Source information:
◇ ◇ ◇ ◇
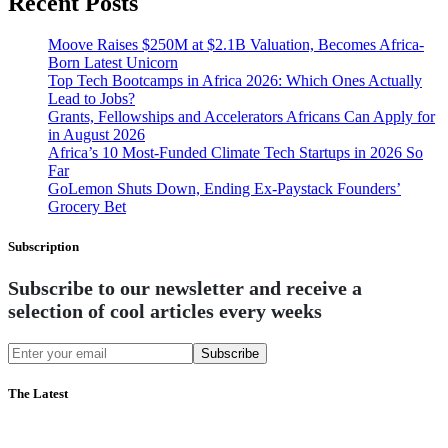
Recent Posts
Moove Raises $250M at $2.1B Valuation, Becomes Africa-
Born Latest Unicorn
Top Tech Bootcamps in Africa 2026: Which Ones Actually
Lead to Jobs?
Grants, Fellowships and Accelerators Africans Can Apply for
in August 2026
Africa’s 10 Most-Funded Climate Tech Startups in 2026 So
Far
GoLemon Shuts Down, Ending Ex-Paystack Founders’
Grocery Bet
Subscription
Subscribe to our newsletter and receive a
selection of cool articles every weeks
Subscribe
The Latest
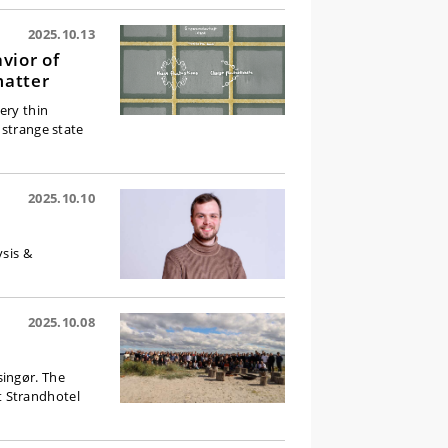
2025.10.13
vior of
matter
ery thin
 strange state
2025.10.10
ysis &
2025.10.08
singør. The
t Strandhotel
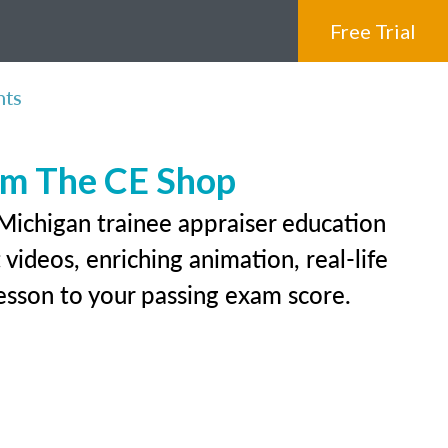
Free Trial
nts
rom The CE Shop
 Michigan trainee appraiser education
videos, enriching animation, real-life
 lesson to your passing exam score.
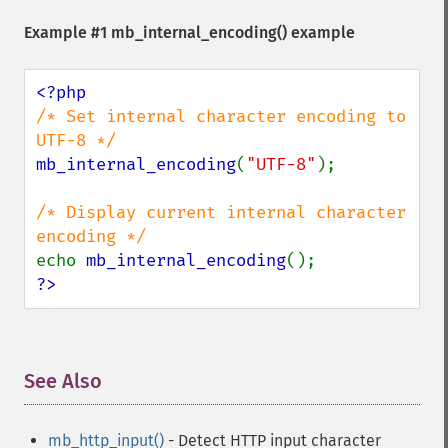
Example #1
mb_internal_encoding()
example
/* Set internal character encoding to 
mb_internal_encoding
(
"UTF-8"
);

/* Display current internal character 
echo 
mb_internal_encoding
?>
See Also
¶
mb_http_input()
- Detect HTTP input character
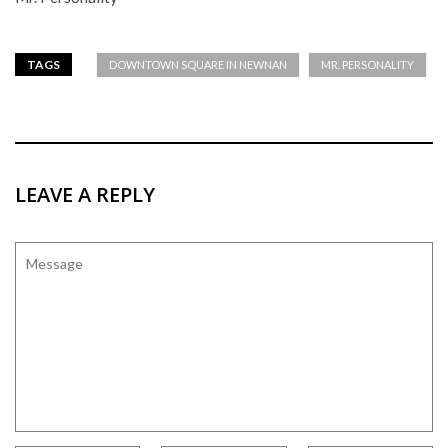
TAGS
DOWNTOWN SQUARE IN NEWNAN
MR. PERSONALITY
LEAVE A REPLY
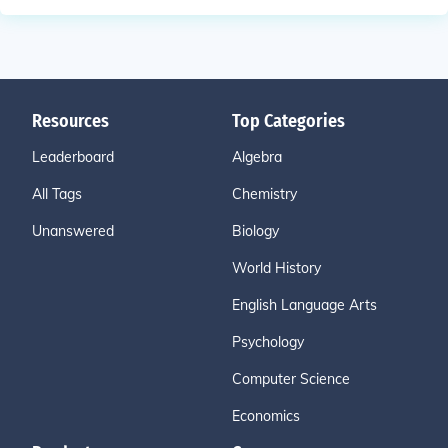
Resources
Top Categories
Leaderboard
Algebra
All Tags
Chemistry
Unanswered
Biology
World History
English Language Arts
Psychology
Computer Science
Economics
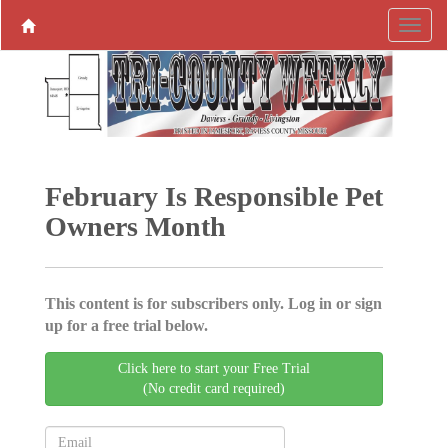
February Is Responsible Pet
Owners Month
This content is for subscribers only. Log in or sign
up for a free trial below.
Click here to start your Free Trial
(No credit card required)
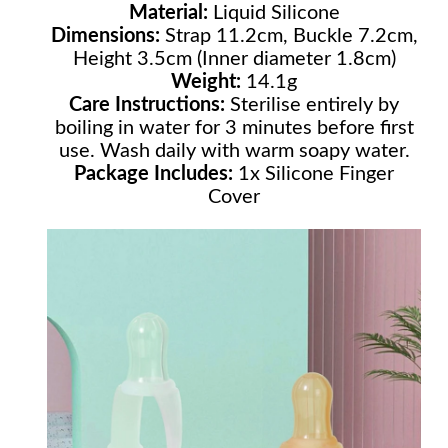
Material:
Liquid Silicone
Dimensions:
Strap 11.2cm, Buckle 7.2cm,
Height 3.5cm (Inner diameter 1.8cm)
Weight:
14.1g
Care Instructions:
Sterilise entirely by
boiling in water for 3 minutes before first
use. Wash daily with warm soapy water.
Package Includes:
1x Silicone Finger
Cover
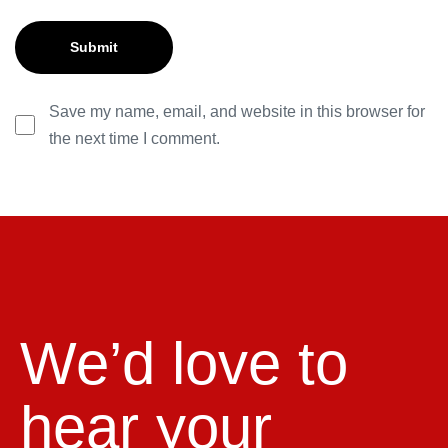
Save my name, email, and website in this browser for
the next time I comment.
We’d love to
hear your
◇ ◇ ◇ ◇
Requirement: Pull out every line in the rows above that contains the word "your", copying each line in full.

Output for this exercise:
 lesson to your passing exam score.
Click here to start your Free Trial
hear your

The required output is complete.